No roof and just 88 units, in exchange for a heap of cash in 2021.
The Aston Martin Valkyrie makes 1160 hp from its hybrid V-12
Aston Martin finally revealed power specifications for its upcoming Valkyrie mild-hybrid hypercar, totaling 1160 hp at 10,500 rpm and 664 lb-ft at 6000 rpm. With insane output like that, how could a gas-electric hybrid with a 160-hp, 205 lb-ft electric motor be described as a mild hybrid? After all, 160 horsepower is more power than my Honda Fit produces, but when that electric motor is assisting a 1000-hp 6.5-liter V-12, the technical moniker somehow doesn’t encapsulate how ridiculous this machine will be.
The Formula 1 KERS-style, electron-powered thrust was developed by Rimac and Integral Powertrain Ltd., with Rimac supplying the battery system and Integral Powertrain Ltd. making the purpose-built electric motor. The combustion engine is also supplied by a vendor—Cosworth, which designed the 65-degree V-12 specifically for the Valkyrie.
Surprisingly, Cosworth got to the 1000-hp benchmark without having to resort to forced induction. The naturally-aspirated beast spins up to more than 11,000 rpm, a remarkable figure for an engine with 6.5 liters of displacement. Aston Martin says this is the first emissions-compliant, naturally-aspirated engine to reach the 1000-hp mark.
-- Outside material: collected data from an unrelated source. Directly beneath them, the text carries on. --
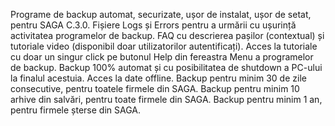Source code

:Programe de backup automat, securizate, ușor de instalat, ușor de setat, pentru SAGA C.3.0.
Fișiere Logs și Errors pentru a urmării cu ușurință activitatea programelor de backup.
FAQ cu descrierea pașilor (contextual) și tutoriale video (disponibil doar utilizatorilor autentificați).
Acces la tutoriale cu doar un singur click pe butonul Help din fereastra Menu a programelor de backup.
Backup 100% automat și cu posibilitatea de shutdown a PC-ului la finalul acestuia.
Acces la date offline.
Backup pentru minim 30 de zile consecutive, pentru toatele firmele din SAGA.
Backup pentru minim 10 arhive din salvări, pentru toate firmele din SAGA.
Backup pentru minim 1 an, pentru firmele șterse din SAGA.
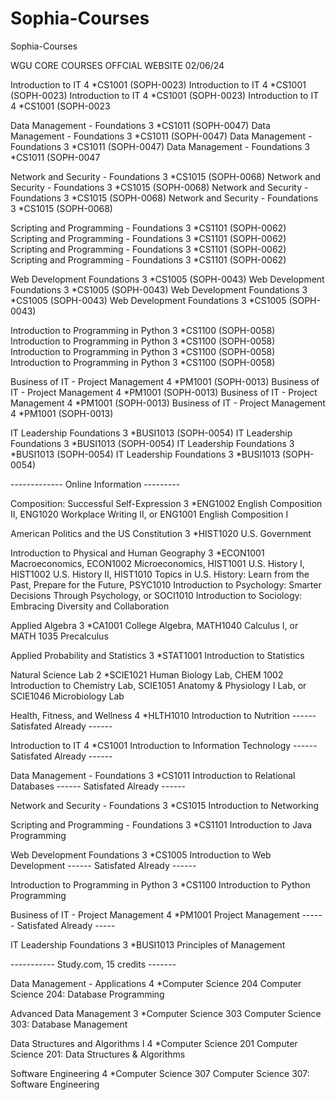 # Sophia-Courses
Sophia-Courses

WGU CORE COURSES OFFCIAL WEBSITE 02/06/24

Introduction to IT	4	*CS1001 (SOPH-0023)
Introduction to IT	4	*CS1001 (SOPH-0023)
Introduction to IT	4	*CS1001 (SOPH-0023)
Introduction to IT	4	*CS1001 (SOPH-0023

Data Management - Foundations	3	*CS1011 (SOPH-0047)
Data Management - Foundations	3	*CS1011 (SOPH-0047)
Data Management - Foundations	3	*CS1011 (SOPH-0047)
Data Management - Foundations	3	*CS1011 (SOPH-0047

Network and Security - Foundations	3	*CS1015 (SOPH-0068)
Network and Security - Foundations	3	*CS1015 (SOPH-0068)
Network and Security - Foundations	3	*CS1015 (SOPH-0068)
Network and Security - Foundations	3	*CS1015 (SOPH-0068)

Scripting and Programming - Foundations	3	*CS1101 (SOPH-0062)
Scripting and Programming - Foundations	3	*CS1101 (SOPH-0062)
Scripting and Programming - Foundations	3	*CS1101 (SOPH-0062)
Scripting and Programming - Foundations	3	*CS1101 (SOPH-0062)

Web Development Foundations	3	*CS1005 (SOPH-0043)
Web Development Foundations	3	*CS1005 (SOPH-0043)
Web Development Foundations	3	*CS1005 (SOPH-0043)
Web Development Foundations	3	*CS1005 (SOPH-0043)

Introduction to Programming in Python	3	*CS1100 (SOPH-0058)
Introduction to Programming in Python	3	*CS1100 (SOPH-0058)
Introduction to Programming in Python	3	*CS1100 (SOPH-0058)
Introduction to Programming in Python	3	*CS1100 (SOPH-0058)

Business of IT - Project Management	4	*PM1001 (SOPH-0013)
Business of IT - Project Management	4	*PM1001 (SOPH-0013)
Business of IT - Project Management	4	*PM1001 (SOPH-0013)
Business of IT - Project Management	4	*PM1001 (SOPH-0013)

IT Leadership Foundations	3	*BUSI1013 (SOPH-0054)
IT Leadership Foundations	3	*BUSI1013 (SOPH-0054)
IT Leadership Foundations	3	*BUSI1013 (SOPH-0054)
IT Leadership Foundations	3	*BUSI1013 (SOPH-0054)


-------------  Online Information ---------

Composition: Successful Self-Expression	3	*ENG1002 English Composition II, ENG1020 Workplace Writing II, or ENG1001 English Composition I

American Politics and the US Constitution	3	*HIST1020 U.S. Government

Introduction to Physical and Human Geography	3	*ECON1001 Macroeconomics, ECON1002 Microeconomics, HIST1001 U.S. History I, HIST1002 U.S. History II, HIST1010 Topics in U.S. History: Learn from the Past, Prepare for the Future, PSYC1010 Introduction to Psychology: Smarter Decisions Through Psychology, or SOCI1010 Introduction to Sociology: Embracing Diversity and Collaboration

Applied Algebra	3	*CA1001 College Algebra, MATH1040 Calculus I, or MATH 1035 Precalculus

Applied Probability and Statistics	3	*STAT1001 Introduction to Statistics

Natural Science Lab	2	*SCIE1021 Human Biology Lab, CHEM 1002 Introduction to Chemistry Lab, SCIE1051 Anatomy & Physiology I Lab, or SCIE1046 Microbiology Lab

Health, Fitness, and Wellness	4	*HLTH1010 Introduction to Nutrition ------ Satisfated Already ------

Introduction to IT	4	*CS1001 Introduction to Information Technology ------ Satisfated Already ------

Data Management - Foundations	3	*CS1011 Introduction to Relational Databases ------ Satisfated Already ------

Network and Security - Foundations	3	*CS1015 Introduction to Networking

Scripting and Programming - Foundations	3	*CS1101 Introduction to Java Programming

Web Development Foundations	3	*CS1005 Introduction to Web Development ------ Satisfated Already ------

Introduction to Programming in Python	3	*CS1100 Introduction to Python Programming

Business of IT - Project Management	4	*PM1001 Project Management ------ Satisfated Already -----

IT Leadership Foundations	3	*BUSI1013 Principles of Management



----------- Study.com, 15 credits -------


Data Management - Applications	4	*Computer Science 204 Computer Science 204: Database Programming

Advanced Data Management	3	*Computer Science 303 Computer Science 303: Database Management

Data Structures and Algorithms I	4	*Computer Science 201 Computer Science 201: Data Structures & Algorithms

Software Engineering	4	*Computer Science 307 Computer Science 307: Software Engineering





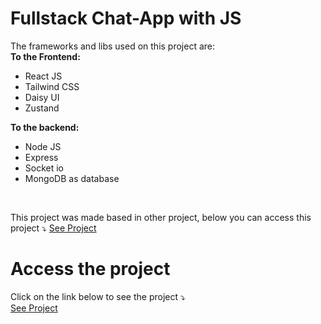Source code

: 
# Fullstack Chat-App with JS

The frameworks and libs used on this project are:
<br>
**To the Frontend:**
 - React JS
 - Tailwind CSS
 - Daisy UI
 - Zustand
 
 **To the backend:**
 - Node JS
 - Express
 - Socket io
 - MongoDB as database
<br>

This project was made based in other project, below you can access this project ⤵ 
[See Project](https://github.com/burakorkmez/mern-chat-app)

# Access the project
Click on the link below to see the project ⤵  
[See Project](https://chat-app-prod-l6fh.onrender.com)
With a racing-derived hybrid powertrain and a Cosworth engine, it’s not surprising that the Valkyrie will employ other bits of racing tech. The V-12 engine and gearbox will be fully-stressed parts of the chassis, where the rear suspension mounts on the transmission, eliminating the need (and weight) of a rear subframe.
Aston Martin says it has started fabrication of the first Valkyrie prototypes. The new vehicle is the collaboration between Aston Martin’s Lagonda division and Red Bull Advanced Technologies—the commercial technology and engineering services division of Red Bull Racing—which operates one of the two Red Bull sponsored Formula 1 teams.